Finlay Dun (24 February 1795 – 28 November 1853) was a Scottish art teacher, singer and musician.

==Life==
Dun was born at Aberdeen, 24 February 1795. He was educated at the Perth Grammar School and at the University of Edinburgh, but, his musical tastes developing, went to Paris, where he studied the violin under Pierre Baillot. He next went to Milan, and afterwards accepted an engagement as first viola player in the orchestra of the San Carlo Theatre at Naples. Either at Paris or Milan he had lessons from Aleksander Mirecki, and at Naples he made the acquaintance of Girolamo Crescentini, with whom he studied singing.

On returning to Scotland Dun settled at Edinburgh, where he spent the remainder of his life, occupied in teaching the violin, composition, and singing. He only appears as a householder in 1829, at which time he is living in a flat at 6 Howe Street in the Second New Town.

He published a collection of solfeggi with an introduction on vocal expression in 1829, but his name is best known by the collections of Scottish songs which he edited.
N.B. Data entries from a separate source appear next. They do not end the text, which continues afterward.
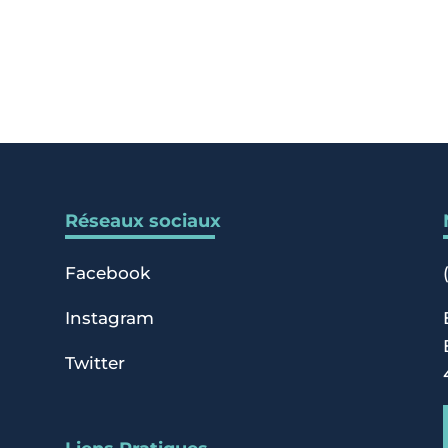
Réseaux sociaux
Facebook
Instagram
Twitter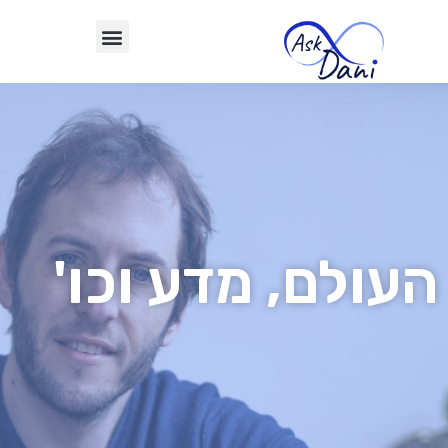
העולם, מדע וכו'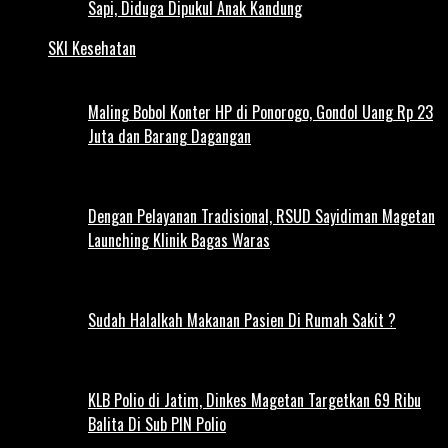
Sapi, Diduga Dipukul Anak Kandung
SKI Kesehatan
Maling Bobol Konter HP di Ponorogo, Gondol Uang Rp 23
Juta dan Barang Dagangan
Dengan Pelayanan Tradisional, RSUD Sayidiman Magetan
Launching Klinik Bagas Waras
Sudah Halalkah Makanan Pasien Di Rumah Sakit ?
KLB Polio di Jatim, Dinkes Magetan Targetkan 69 Ribu
Balita Di Sub PIN Polio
He was also the composer of two symphonies (neither of which was published), of several glees and songs, and some unimportant dance music.

He later lived at 41 Heriot Row, a large Georgian upper level flat in Edinburgh's New Town, facing Queen Street Gardens.

He died suddenly at Edinburgh, 28 November 1853. He is buried in Dean Cemetery in western Edinburgh. The grave lies on the north wall of the original cemetery, backing onto the first northern extension.